文本节选:
通过对样品进行了紫薇煤污病菌的分离培养,25℃恒温培养7~14 d后,发现每个PDA平板上分化出多个菌落,菌落形态、颜色差异性较大。后期通过纯化培养获得单一菌落的纯培养。通过紫薇煤污病菌的纯化培养获得12个菌株并对其进行编号,ZWMW-11、ZWMW-12、ZWMW-13、ZWMW-22、ZWMW-23、ZWMW-24、ZWMW-25、ZWMW-26、ZWMW-3、ZWMW-4、ZWMW-5、ZWMW-6。

选取已分离纯化的紫薇煤污病菌菌落,用烧制好的挑针挑取菌落,制作临时玻片,利用显微镜对其进行观察;通过形态学观察初步判定紫薇煤污病主要由链格孢菌、枝孢菌等多种病原菌侵染发生。利用斜面保存法和冻存管保存法将分离纯化的12个紫薇煤污病菌菌株4℃低温保存于冻存管中并建立了菌株资源库。

3.3. 紫薇煤污病病原形态学鉴定

利用显微镜进行形态学观察初步判定紫薇煤污病病原菌主要包括链格孢菌、枝孢菌等。通过形态学观察及描述初步判断ZWMW-5、ZWMW-22、ZWMW-23、ZWMW-24、ZWMW-25、ZWMW-26属链格孢菌,ZWMW-11、ZWMW-12、ZWMW-13属枝状枝孢菌,ZWMW-4属黑附球菌,ZWMW-3、ZWMW-6属聚生小穴壳菌。

ZWMW-3、ZWMW-6在 PDA培养基上菌落初为淡灰色,后渐变为褐色至深褐色,有气生菌丝,在PDA上可产生黑色子座,近圆形,具孔口,平均大小为390 μm × 680 μm;分生孢子梭形,无色,10~20 μm × 15~30 μm (如图2)。根据形态学特征与记载聚生小穴壳形态相符 [11] [12] [13]。

ZWMW-3在PDA培养基上只产生菌丝和膨大细胞,ZWMW-6在培养基上产生分生孢子器和分生孢子。

Figure 2. Colony and morphological characteristics of ZWMW-3 and ZWMW-6. (A) ZWMW-3; A1, A2: Colony; A3: Expanded cell; (B) ZWMW-6; B1, B2: Colony; B3: pycnidium; B4: Conidia

图2. ZWMW-3和ZWMW-6菌落及形态学特点。(A) ZWMW-3;A1、A2:ZWMW-3菌落;A3:膨大细胞;(B) ZWMW-6;B1、B2:ZWMW-6菌落;B3:分生孢子器;B4:分生孢子

在PDA培养基上中心呈橘黄色,边缘白色,菌丝形成垫状菌落,在OA 培养基上菌丝呈白色,中心致密,边缘稀疏,菌落背面淡黄色。体视镜下清晰可见紧密着生在球形分生孢子座上的黑色分生孢子。菌丝体表生或埋生。菌丝无色或淡褐色,具隔膜,分枝或少数不分枝,光滑,宽1.5~2.5 μm。分生孢子座垫状,有时培养中并不明显。分生孢子梗常短粗,直立或弯曲,末端或中间着生呈链格孢状的膨大细胞,0~2隔膜,光滑,无色或极淡褐色,3~5 × 1~2 μm。分生孢子从分生孢子梗顶端膨大处生出,分生孢子呈球状、黑褐色,直径约15~30 μm (如图3)。根据形态学特征与记载黑附球菌形态相符 [14] [15] [16]。

所给资料:
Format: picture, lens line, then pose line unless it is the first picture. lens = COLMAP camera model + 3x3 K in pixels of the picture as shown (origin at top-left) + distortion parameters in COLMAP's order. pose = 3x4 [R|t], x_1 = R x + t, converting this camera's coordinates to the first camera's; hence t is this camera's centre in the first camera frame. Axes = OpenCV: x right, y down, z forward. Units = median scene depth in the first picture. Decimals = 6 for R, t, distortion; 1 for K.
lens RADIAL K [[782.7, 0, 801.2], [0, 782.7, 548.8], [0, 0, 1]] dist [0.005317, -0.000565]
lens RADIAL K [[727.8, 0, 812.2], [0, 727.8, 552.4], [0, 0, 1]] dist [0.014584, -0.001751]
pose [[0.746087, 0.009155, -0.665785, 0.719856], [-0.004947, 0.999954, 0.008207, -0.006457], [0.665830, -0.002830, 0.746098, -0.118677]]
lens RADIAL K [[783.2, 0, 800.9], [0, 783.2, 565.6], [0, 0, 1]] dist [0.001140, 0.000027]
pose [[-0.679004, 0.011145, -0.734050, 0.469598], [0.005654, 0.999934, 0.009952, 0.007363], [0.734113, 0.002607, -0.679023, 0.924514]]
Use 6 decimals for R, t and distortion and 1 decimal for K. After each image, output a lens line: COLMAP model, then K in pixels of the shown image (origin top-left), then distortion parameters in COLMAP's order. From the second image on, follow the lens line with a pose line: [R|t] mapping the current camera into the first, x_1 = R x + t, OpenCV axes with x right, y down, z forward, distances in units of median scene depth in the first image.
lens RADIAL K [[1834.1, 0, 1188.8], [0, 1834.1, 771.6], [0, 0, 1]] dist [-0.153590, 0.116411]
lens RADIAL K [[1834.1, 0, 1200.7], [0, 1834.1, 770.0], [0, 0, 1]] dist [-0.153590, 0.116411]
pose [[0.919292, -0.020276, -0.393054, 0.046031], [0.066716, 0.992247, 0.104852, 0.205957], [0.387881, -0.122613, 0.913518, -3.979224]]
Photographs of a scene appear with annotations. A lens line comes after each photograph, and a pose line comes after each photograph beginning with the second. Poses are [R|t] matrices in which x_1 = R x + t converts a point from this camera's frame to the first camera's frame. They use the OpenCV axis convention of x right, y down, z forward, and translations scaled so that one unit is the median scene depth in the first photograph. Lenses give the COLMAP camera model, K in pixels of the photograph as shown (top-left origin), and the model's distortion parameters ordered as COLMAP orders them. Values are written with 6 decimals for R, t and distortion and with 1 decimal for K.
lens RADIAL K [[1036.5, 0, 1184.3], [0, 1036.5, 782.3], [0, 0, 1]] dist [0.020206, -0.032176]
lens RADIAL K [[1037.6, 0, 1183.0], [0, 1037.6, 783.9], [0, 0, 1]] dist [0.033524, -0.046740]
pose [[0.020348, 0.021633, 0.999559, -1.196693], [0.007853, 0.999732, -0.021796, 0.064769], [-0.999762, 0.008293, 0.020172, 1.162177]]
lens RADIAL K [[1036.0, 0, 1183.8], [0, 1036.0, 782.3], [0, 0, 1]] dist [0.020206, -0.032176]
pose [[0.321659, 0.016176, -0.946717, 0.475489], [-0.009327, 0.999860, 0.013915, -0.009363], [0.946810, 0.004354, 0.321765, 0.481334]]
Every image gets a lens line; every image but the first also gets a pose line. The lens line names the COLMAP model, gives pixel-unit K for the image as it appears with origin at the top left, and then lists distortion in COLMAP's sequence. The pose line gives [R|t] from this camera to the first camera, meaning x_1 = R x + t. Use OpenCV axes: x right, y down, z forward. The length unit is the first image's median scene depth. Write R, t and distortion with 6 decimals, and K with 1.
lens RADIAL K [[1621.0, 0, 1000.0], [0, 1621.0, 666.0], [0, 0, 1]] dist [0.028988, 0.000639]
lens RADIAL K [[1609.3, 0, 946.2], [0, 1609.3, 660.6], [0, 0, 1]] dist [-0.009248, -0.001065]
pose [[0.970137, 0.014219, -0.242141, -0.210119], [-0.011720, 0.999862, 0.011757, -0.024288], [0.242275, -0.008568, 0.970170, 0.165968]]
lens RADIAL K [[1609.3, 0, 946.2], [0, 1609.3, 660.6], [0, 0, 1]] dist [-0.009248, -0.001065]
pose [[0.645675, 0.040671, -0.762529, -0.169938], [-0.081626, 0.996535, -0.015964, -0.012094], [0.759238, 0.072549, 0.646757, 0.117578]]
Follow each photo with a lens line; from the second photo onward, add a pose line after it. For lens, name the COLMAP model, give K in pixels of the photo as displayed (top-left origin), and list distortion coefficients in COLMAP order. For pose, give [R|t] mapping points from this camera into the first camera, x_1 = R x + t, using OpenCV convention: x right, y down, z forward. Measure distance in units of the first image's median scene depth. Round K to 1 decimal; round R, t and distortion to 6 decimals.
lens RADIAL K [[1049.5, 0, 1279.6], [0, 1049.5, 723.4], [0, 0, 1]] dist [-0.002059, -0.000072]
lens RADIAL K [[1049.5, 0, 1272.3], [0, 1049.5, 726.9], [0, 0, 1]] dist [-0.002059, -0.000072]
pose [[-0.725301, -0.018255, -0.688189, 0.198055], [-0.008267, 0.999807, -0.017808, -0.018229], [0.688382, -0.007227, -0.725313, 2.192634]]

待答问题:
(A) 在关于紫薇煤污病菌鉴定的节选中,菌株ZWMW-4被初步判定属于哪种菌?
(B) 请把关于紫薇煤污病菌鉴定的节选中从“Figure 2. Colony”起、到“[14] [15] [16]。”为止(含该处)的文字重写一遍,并将其中的“分生孢子器”改称为“分生孢子腔”。
(C) 请接着关于紫薇煤污病菌形态鉴定的文字,从其末句之后往下续写。

参考答案:
(A) 黑附球菌。

(B)
Figure 2. Colony and morphological characteristics of ZWMW-3 and ZWMW-6. (A) ZWMW-3; A1, A2: Colony; A3: Expanded cell; (B) ZWMW-6; B1, B2: Colony; B3: pycnidium; B4: Conidia

图2. ZWMW-3和ZWMW-6菌落及形态学特点。(A) ZWMW-3;A1、A2:ZWMW-3菌落;A3:膨大细胞;(B) ZWMW-6;B1、B2:ZWMW-6菌落;B3:分生孢子腔;B4:分生孢子

在PDA培养基上中心呈橘黄色,边缘白色,菌丝形成垫状菌落,在OA 培养基上菌丝呈白色,中心致密,边缘稀疏,菌落背面淡黄色。体视镜下清晰可见紧密着生在球形分生孢子座上的黑色分生孢子。菌丝体表生或埋生。菌丝无色或淡褐色,具隔膜,分枝或少数不分枝,光滑,宽1.5~2.5 μm。分生孢子座垫状,有时培养中并不明显。分生孢子梗常短粗,直立或弯曲,末端或中间着生呈链格孢状的膨大细胞,0~2隔膜,光滑,无色或极淡褐色,3~5 × 1~2 μm。分生孢子从分生孢子梗顶端膨大处生出,分生孢子呈球状、黑褐色,直径约15~30 μm (如图3)。根据形态学特征与记载黑附球菌形态相符 [14] [15] [16]。

(C)
Figure 3. Colony and morphological characteristics of ZWMW-4. (a) (b) Colony; (c) (d) Conidiophores and conidia

图3. ZWMW-4菌落及形态学特点。(a) (b) 菌落;(c) (d) 分生孢子梗和分生孢子

菌落灰黑色,铺散状,容易产生孢子;分生孢子梗淡褐色,直立或稍弯曲,单生或簇生,分隔,内壁芽生式产孢,孢痕明显;分生孢子链生,直或微弯,倒棒状,淡褐色至褐色(如图4)。

ZWMW-22分生孢子光滑,具横膈膜0~3个,纵、斜隔膜较少,仅0~2个,喙不发达,1~2个细胞,孢子大小20~120 µm × 20~40 µm。

ZWMW-23分生孢子光滑,具横膈膜0~3个,纵、斜隔膜较少,仅0~2个,喙不发达,1~2个细胞,孢子大小30~170 µm × 20~40 µm。

ZWMW-24分生孢子光滑,具横膈膜0~7个,纵、斜隔膜较少,仅0~3个,喙发达,为多细胞喙,1~6个细胞,孢子大小30~2000 µm × 10~40 µm。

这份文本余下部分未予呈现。